KF: No, I agree with you there, especially in a situation where we do have overall survival demonstration with LATITUDE. Yesterday we saw the updated analysis even with quite strong use of salvage treatments in the control arm. About 57% of men received either docetaxel, abiraterone, enzalutamide as a salvage therapy for CRPC in the control arm of LATITUDE, we do see that the overall survival benefit remains and it remains very stable, very robust – the hazard ratio is 0.66 so it’s a 34% reduction in the risk of death and that comes together with improvement in time to pain progression, time to skeletal related events etc. So clinically, honestly, it’s more convincing; it’s just stronger than what we saw yesterday with ARCHES. So for enzalutamide we need more data. I think it will come because those drugs are very similar in efficacy so I don’t really see why one drug would work and not the other one in this space but we still need to see the data and also the long-term toxicity.

EE: And, by the way, we’re waiting for the TITAN data as well on apalutamide, right? There was a press release, we haven’t seen the data but the same population with maybe more recurrent prostate cancer.

KF: Correct, and again they said that both OS and rPFS are significantly improved. So we’ll see more. But really these men keep dying, especially when they have a high burden of disease, so really the key question is not necessarily whether we should use enzalutamide or abiraterone or docetaxel but whether we should use both a taxane and AR targeting agents for these men. Even tomorrow perhaps many more agents with new targets – what about PSMA targeting, what about Radium, what about PARP inhibition etc. those are open questions.

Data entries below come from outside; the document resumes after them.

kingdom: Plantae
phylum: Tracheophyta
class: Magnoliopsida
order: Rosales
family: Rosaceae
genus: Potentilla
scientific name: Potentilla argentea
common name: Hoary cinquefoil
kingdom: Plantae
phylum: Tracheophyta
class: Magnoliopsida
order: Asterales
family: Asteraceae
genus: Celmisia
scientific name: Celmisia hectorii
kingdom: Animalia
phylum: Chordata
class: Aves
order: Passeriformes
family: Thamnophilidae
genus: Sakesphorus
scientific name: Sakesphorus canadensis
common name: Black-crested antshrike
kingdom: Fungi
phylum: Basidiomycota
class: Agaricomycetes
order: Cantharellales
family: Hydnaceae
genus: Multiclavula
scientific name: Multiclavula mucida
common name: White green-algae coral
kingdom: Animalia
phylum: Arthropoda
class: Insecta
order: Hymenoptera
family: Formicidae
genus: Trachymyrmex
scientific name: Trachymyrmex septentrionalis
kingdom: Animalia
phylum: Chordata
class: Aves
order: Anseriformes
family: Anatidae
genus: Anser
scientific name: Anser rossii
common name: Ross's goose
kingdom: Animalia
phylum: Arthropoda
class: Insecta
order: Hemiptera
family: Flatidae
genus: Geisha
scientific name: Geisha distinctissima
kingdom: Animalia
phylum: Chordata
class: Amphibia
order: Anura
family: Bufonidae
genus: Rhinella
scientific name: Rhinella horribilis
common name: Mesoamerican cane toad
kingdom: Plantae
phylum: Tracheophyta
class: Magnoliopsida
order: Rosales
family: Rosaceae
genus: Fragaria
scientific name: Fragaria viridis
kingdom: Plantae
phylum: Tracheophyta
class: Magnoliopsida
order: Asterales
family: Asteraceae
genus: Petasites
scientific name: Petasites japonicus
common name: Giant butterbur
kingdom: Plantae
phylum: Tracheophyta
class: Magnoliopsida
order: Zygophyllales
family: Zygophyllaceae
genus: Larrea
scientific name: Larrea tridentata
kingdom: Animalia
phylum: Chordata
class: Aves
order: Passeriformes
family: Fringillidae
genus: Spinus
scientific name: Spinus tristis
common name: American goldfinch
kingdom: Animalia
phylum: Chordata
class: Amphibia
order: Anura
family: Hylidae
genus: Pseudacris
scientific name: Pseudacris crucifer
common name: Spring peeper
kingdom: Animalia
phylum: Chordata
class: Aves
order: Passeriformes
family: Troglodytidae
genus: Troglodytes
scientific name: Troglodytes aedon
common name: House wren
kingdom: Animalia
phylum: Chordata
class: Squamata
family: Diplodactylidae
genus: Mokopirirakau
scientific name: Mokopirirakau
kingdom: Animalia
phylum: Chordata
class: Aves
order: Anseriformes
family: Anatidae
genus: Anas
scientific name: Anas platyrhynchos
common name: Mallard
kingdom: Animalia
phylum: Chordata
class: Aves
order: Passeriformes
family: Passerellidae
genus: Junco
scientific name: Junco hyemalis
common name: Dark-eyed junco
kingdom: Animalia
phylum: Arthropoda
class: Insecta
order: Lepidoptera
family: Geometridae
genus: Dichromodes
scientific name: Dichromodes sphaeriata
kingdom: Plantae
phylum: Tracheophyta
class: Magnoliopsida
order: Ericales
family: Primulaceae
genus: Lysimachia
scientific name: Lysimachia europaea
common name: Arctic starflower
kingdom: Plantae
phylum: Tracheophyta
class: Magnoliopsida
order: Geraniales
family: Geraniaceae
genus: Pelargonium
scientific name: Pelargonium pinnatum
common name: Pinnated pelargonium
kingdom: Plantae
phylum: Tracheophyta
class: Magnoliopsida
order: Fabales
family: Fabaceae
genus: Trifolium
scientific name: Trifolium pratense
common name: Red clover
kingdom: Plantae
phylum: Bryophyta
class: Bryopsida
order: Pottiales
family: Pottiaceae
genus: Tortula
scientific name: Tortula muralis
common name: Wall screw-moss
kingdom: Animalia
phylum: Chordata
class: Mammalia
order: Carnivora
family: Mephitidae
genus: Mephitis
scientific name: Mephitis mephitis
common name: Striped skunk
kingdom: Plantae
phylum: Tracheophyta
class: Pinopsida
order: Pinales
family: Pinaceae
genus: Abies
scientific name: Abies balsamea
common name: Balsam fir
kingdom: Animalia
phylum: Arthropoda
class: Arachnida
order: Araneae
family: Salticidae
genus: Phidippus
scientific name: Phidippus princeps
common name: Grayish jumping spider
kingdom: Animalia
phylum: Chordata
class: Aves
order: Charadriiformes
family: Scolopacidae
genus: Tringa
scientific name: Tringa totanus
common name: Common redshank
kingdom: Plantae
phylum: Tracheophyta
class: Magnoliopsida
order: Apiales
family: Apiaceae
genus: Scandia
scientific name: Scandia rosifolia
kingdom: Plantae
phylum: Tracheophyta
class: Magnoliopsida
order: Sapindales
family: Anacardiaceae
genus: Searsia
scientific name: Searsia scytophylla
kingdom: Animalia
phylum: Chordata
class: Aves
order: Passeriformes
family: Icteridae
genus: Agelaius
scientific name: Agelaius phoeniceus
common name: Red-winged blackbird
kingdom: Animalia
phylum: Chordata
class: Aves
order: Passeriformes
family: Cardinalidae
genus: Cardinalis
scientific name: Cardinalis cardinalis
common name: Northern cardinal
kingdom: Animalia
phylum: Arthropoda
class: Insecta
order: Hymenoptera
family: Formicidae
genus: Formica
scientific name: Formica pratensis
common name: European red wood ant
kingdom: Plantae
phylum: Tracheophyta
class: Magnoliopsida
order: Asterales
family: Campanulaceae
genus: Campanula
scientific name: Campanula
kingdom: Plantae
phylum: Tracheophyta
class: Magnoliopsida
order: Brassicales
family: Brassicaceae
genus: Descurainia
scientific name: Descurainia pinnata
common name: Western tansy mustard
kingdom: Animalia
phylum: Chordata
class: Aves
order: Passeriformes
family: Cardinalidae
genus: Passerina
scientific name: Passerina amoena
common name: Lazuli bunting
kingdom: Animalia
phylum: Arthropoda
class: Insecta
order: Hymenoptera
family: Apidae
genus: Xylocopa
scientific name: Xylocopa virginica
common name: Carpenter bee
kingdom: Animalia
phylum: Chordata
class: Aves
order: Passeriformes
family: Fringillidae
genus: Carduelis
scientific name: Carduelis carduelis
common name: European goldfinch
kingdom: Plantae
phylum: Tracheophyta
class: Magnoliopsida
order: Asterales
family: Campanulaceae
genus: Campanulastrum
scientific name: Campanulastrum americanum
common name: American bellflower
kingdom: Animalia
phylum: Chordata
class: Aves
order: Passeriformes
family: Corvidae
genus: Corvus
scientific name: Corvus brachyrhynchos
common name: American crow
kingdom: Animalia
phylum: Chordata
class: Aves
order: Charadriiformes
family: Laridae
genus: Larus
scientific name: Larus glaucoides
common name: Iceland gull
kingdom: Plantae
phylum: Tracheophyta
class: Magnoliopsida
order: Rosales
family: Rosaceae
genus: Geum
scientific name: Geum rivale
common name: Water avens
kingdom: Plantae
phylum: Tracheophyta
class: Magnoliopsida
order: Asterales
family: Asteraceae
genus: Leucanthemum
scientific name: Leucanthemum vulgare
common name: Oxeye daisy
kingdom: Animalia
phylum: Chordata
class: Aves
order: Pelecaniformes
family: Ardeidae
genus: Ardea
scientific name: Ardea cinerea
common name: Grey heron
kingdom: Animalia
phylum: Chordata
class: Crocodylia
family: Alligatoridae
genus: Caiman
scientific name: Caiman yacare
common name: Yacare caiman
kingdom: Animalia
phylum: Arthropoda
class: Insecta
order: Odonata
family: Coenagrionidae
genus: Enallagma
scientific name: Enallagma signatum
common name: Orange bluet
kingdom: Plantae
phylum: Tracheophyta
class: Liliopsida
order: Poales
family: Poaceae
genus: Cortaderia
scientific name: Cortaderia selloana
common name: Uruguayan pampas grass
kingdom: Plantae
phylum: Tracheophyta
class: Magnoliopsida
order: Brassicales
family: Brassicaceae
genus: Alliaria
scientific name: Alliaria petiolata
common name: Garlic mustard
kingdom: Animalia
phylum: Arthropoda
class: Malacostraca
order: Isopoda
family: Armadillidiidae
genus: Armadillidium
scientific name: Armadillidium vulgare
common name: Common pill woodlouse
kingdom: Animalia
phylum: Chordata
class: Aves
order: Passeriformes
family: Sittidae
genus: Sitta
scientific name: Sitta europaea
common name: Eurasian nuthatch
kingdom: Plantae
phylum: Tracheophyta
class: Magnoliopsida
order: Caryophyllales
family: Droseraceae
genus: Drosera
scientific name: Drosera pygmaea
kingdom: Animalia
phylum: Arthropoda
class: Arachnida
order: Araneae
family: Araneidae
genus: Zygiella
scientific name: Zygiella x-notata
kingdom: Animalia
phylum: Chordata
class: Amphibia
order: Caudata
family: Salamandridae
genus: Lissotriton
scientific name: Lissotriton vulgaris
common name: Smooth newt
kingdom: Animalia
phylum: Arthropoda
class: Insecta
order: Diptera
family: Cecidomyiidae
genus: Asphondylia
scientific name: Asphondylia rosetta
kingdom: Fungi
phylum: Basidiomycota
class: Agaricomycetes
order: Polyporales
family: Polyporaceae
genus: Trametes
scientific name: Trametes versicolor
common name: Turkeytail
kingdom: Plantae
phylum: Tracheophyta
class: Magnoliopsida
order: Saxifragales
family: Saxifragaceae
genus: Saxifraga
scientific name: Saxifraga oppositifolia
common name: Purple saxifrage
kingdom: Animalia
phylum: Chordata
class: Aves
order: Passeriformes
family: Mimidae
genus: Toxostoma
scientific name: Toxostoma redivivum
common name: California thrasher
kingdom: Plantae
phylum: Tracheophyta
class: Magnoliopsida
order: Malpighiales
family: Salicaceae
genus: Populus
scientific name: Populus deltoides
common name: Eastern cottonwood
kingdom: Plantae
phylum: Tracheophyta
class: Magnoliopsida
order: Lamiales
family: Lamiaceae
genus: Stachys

EE: So I think you hit it right on the head, the nail, because if you look at all of the supplemental data, STAMPEDE and I think yours too, you’ll have to correct me on that one, it looked like the men who are on the treatment arm are the ones who get also more exposed to subsequent treatments and it could be that their performance status is better. It’s more of a question of is it the fact that they’re well monitored and the sequencing happens there quicker? The question that I have at the end of the day – is it about exposure to different mechanisms? It’s not whether you go for abiraterone or docetaxel first, it’s about exposing your patient to that extra layer of treatment.

KF: It could be, it could also be that targeting stronger the cancer from the beginning when it’s about cancer makes a difference. Again, we need more data on all this but it’s a very nice situation to face currently and we are making progress. Thank you very much for your kind attention, have a good day. Thank you.